→ Collected data
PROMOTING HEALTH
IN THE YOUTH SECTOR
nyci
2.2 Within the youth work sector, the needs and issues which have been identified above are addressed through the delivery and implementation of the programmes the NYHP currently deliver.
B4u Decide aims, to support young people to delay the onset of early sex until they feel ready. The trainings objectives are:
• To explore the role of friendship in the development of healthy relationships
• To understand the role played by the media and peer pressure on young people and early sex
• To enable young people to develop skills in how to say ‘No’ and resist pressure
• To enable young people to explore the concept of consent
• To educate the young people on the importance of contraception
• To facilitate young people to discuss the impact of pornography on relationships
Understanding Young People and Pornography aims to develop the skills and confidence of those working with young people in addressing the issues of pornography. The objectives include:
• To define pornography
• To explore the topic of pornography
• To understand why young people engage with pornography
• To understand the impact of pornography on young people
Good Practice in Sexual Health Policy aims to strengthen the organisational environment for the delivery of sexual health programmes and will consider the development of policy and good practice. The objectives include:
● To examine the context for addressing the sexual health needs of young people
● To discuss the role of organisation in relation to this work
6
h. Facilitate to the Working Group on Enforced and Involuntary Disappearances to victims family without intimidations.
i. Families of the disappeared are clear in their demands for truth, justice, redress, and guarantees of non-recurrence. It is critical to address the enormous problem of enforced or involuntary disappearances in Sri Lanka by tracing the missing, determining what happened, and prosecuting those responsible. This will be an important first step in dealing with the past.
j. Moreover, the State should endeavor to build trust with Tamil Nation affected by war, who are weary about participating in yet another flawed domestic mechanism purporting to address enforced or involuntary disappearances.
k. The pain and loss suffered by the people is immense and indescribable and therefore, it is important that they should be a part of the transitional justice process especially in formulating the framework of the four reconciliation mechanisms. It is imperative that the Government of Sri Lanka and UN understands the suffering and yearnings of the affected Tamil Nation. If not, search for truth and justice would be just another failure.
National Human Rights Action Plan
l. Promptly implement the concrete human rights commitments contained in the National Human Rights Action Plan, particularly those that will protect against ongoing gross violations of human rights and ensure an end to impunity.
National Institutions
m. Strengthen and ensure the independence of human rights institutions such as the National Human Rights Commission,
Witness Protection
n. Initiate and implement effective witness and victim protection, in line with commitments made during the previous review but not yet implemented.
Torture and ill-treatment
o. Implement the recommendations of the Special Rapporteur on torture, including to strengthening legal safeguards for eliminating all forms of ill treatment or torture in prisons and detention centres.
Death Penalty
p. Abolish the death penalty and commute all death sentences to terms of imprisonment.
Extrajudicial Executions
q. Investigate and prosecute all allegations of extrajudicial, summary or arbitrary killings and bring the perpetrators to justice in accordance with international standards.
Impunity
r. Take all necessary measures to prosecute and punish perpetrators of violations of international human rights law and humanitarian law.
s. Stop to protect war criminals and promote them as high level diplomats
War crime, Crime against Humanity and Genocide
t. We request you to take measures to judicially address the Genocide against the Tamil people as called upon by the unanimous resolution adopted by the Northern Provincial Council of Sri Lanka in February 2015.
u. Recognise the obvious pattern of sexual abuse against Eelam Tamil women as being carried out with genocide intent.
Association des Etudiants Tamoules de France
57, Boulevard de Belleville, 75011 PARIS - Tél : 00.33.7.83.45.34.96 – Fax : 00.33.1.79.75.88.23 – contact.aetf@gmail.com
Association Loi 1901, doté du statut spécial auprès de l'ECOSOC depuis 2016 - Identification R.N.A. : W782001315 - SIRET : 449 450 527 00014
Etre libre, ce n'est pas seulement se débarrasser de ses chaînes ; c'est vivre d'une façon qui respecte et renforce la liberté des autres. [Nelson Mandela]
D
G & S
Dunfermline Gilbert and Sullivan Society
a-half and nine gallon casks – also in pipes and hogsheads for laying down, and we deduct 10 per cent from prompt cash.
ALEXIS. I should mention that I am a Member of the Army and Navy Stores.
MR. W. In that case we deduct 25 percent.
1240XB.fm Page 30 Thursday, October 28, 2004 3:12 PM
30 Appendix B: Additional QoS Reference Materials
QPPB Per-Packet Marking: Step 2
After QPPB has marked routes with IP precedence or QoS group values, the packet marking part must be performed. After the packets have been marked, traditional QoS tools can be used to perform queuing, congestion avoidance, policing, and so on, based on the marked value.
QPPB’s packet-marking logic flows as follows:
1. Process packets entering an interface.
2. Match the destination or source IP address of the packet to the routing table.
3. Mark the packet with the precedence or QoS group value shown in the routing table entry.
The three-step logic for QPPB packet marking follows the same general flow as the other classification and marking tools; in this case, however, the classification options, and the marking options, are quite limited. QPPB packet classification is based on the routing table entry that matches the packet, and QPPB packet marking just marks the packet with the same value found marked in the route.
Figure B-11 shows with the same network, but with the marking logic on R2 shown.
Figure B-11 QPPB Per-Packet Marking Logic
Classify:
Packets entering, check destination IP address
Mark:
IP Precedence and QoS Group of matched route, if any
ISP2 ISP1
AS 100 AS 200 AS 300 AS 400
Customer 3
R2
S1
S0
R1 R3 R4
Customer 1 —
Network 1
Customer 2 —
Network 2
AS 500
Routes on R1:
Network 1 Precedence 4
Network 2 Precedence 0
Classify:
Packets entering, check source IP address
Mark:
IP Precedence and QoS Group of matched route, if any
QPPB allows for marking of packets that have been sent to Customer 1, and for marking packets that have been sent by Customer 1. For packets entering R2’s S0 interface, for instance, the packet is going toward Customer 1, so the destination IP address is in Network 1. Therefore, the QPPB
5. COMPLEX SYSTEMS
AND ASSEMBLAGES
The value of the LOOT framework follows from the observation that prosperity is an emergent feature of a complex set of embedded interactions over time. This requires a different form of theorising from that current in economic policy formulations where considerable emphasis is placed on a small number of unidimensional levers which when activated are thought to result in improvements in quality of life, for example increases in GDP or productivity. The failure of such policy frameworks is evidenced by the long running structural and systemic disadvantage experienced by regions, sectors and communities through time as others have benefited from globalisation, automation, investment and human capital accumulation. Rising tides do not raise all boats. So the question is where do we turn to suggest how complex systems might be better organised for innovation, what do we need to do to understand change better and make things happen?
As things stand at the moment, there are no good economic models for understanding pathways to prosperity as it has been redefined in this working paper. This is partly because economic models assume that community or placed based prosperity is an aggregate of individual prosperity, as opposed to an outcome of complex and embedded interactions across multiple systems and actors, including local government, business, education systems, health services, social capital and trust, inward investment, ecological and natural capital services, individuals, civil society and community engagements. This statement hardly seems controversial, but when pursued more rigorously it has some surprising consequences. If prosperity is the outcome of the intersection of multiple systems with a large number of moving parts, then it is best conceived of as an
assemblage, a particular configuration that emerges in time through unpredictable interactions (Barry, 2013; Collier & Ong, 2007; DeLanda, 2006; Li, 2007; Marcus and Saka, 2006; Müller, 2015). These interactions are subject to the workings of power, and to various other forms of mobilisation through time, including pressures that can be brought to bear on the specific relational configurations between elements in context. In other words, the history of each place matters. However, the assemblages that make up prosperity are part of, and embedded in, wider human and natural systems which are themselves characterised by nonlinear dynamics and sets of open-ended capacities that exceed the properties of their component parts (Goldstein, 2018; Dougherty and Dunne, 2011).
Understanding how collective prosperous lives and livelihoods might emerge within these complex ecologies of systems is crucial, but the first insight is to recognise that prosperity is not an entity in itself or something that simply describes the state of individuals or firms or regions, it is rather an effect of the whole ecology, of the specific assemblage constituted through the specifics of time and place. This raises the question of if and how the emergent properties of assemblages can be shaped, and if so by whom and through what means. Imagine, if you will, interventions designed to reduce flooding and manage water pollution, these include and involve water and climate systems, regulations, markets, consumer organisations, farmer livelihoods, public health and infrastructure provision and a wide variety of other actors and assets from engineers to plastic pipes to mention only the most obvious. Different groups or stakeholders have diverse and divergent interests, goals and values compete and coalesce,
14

→ What the exercise asks
Quote, with nothing altered, all lines from the start of the entries to the line that carries "B4u Decide aims, to", inclusive.

→ Task solution
PROMOTING HEALTH
IN THE YOUTH SECTOR
nyci
2.2 Within the youth work sector, the needs and issues which have been identified above are addressed through the delivery and implementation of the programmes the NYHP currently deliver.
B4u Decide aims, to support young people to delay the onset of early sex until they feel ready. The trainings objectives are:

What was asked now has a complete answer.